As of Wednesday’s close they’re down 55% from last year’s high and back trading at the same levels they were at shortly after IPO’ing in 2014. This is a bitter pill to swallow for investors, but for those of us on the sidelines there are a few signs that the stock is getting sick of all the selling and is ready to start heading
in the other direction.
There was a decent bounce back from a testing low in late January, and the daily trading range of shares has tightened up considerably since then. Compared to the back end of last year when there were multiple long red candles to be seen, they’ve all but disappeared from Twitter’s chart of late. Could this be a sign that a bull run is about to start? Let’s take a look at some of the reasons why we think it is.
Decent Earnings
For starters, the company’s Q4 earnings, released last week, came in ahead of what analysts had been expecting. Revenue was up 21% on the year, with average daily user numbers also showing impressive growth compared to the same period last year. CEO Parah Agrawal spoke optimistically about the coming months with the release when he noted how “our strong 2021 performance positions us to improve execution and deliver on our 2023 goals. We are more focused and better organized to deliver improved personalization and selection for our audience, partners, and advertisers."
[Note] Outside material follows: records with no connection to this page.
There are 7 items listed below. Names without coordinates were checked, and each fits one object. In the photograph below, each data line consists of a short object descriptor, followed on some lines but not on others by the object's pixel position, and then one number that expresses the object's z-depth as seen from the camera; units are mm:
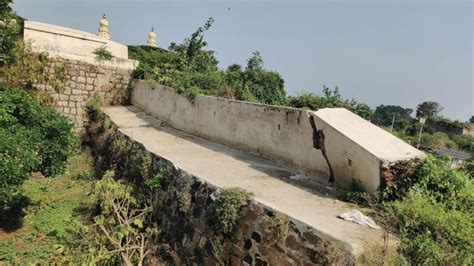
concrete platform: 3283
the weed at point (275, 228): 3510
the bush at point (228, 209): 4127
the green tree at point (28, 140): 5184
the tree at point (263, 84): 11461
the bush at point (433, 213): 2854
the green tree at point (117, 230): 4898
This bullish tone was matched by CFO Ned Segal, who said "Twitter had a solid fourth quarter to finish 2021, with over $5 billion in annual revenue, up 37% for the year. There are no changes to our goals of 315 million average mDAU in Q4 2023 and $7.5 billion or more revenue in 2023. Our increased focus on performance ads and the SMB opportunity after the sale of MoPub positions us even better for 2022 and beyond."
So far so good, but the cherry on top for investors was the news that the board had authorized a fresh $4 billion share repurchase program, which is effective immediately. This is one of the most bullish signals a company can give to the market, and tells us that management believes their shares to be heavily undervalued at current prices. This, as well as the core earnings figures, garnered some attention from some of the sell-side heavyweights.
Fresh Upgrades
The day after the release, both Susquehanna Financial and Morgan Stanley were out with positive comments and moves on their rating for Twitter. The former maintained their Buy rating, and though they trimmed their price target from $85 to $59, this still suggests there’s upside of more than 60% to be had from where shares closed last night. The latter boosted their price target up to $59 as well, backing up management’s view that shares are a bargain right here for investors.
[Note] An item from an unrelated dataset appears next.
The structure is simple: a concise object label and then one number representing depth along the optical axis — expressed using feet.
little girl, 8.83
It’s a nice change of pace for investors who must have been getting sick of the negative headlines concerning their Twitter shares. For example, Cathie Wood of ARK fame has made no secret of the fact that her funds have been dumping Twitter shares in recent weeks, a move that might now prove premature in the face of the potential turnaround. For investors getting involved and willing to take the other side of the trade to Cathie, we could be looking at the trade of the year right here.
Having been beaten down for much of the past year, the worst-case scenario has surely been priced into Twitter stock. But as we’re seeing in the company’s earnings and from Wall Street, the current share price of $36 is starting to look a long way from fair value. Anyone starting a position at these levels has a pretty simple exit point below January’s dip in the low $30s, but there’s a lot of room for them to run to the upside.